• _EXERCISE REQUIREMENTS_:
From the records below, print the lines beginning with the line that contains "Se rendre au contenu" and continuing through the line that contains "descendante ...". Leave the pictures out of your answer.

# # # #

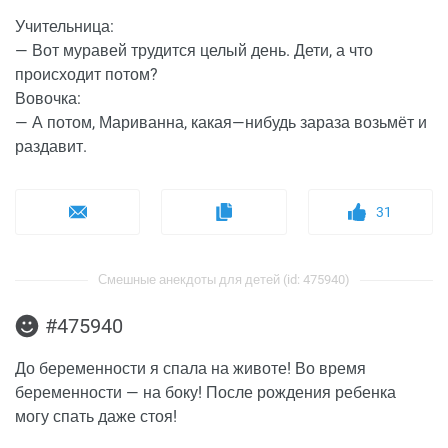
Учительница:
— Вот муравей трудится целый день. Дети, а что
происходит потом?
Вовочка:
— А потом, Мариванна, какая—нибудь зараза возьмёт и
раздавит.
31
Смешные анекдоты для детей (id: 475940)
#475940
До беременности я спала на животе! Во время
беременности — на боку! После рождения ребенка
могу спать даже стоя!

# # # #

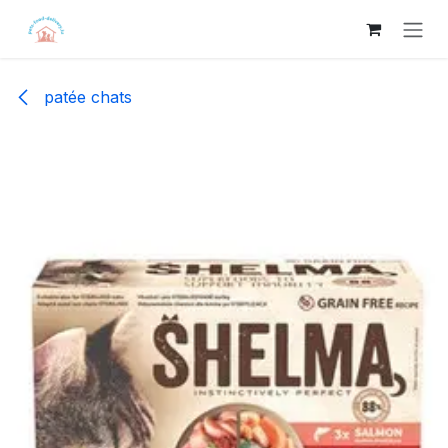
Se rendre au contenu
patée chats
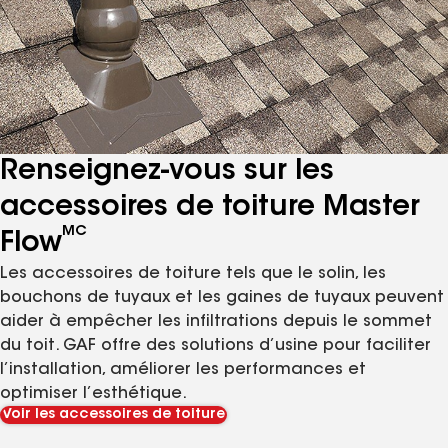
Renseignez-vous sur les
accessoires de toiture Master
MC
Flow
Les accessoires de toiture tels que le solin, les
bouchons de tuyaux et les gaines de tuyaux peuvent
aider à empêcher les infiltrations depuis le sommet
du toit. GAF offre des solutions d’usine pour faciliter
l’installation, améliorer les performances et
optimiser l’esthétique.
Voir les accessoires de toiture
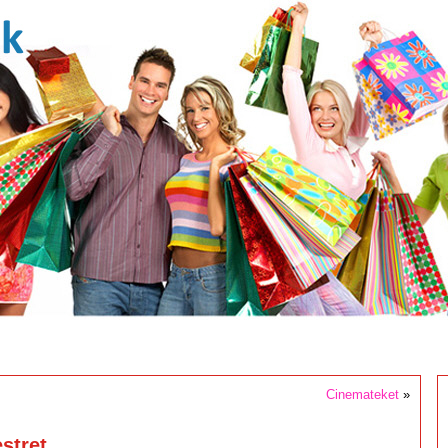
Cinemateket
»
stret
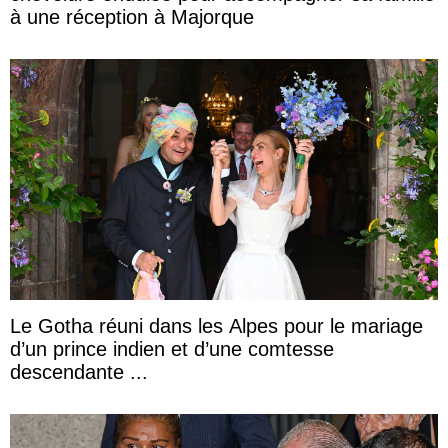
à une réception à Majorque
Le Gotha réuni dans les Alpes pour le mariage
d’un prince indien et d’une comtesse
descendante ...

# # # #

• _SOLUTION FOR THIS TASK_:
Se rendre au contenu
patée chats
Renseignez-vous sur les
accessoires de toiture Master
MC
Flow
Les accessoires de toiture tels que le solin, les
bouchons de tuyaux et les gaines de tuyaux peuvent
aider à empêcher les infiltrations depuis le sommet
du toit. GAF offre des solutions d’usine pour faciliter
l’installation, améliorer les performances et
optimiser l’esthétique.
Voir les accessoires de toiture
Cinemateket
»
stret
à une réception à Majorque
Le Gotha réuni dans les Alpes pour le mariage
d’un prince indien et d’une comtesse
descendante ...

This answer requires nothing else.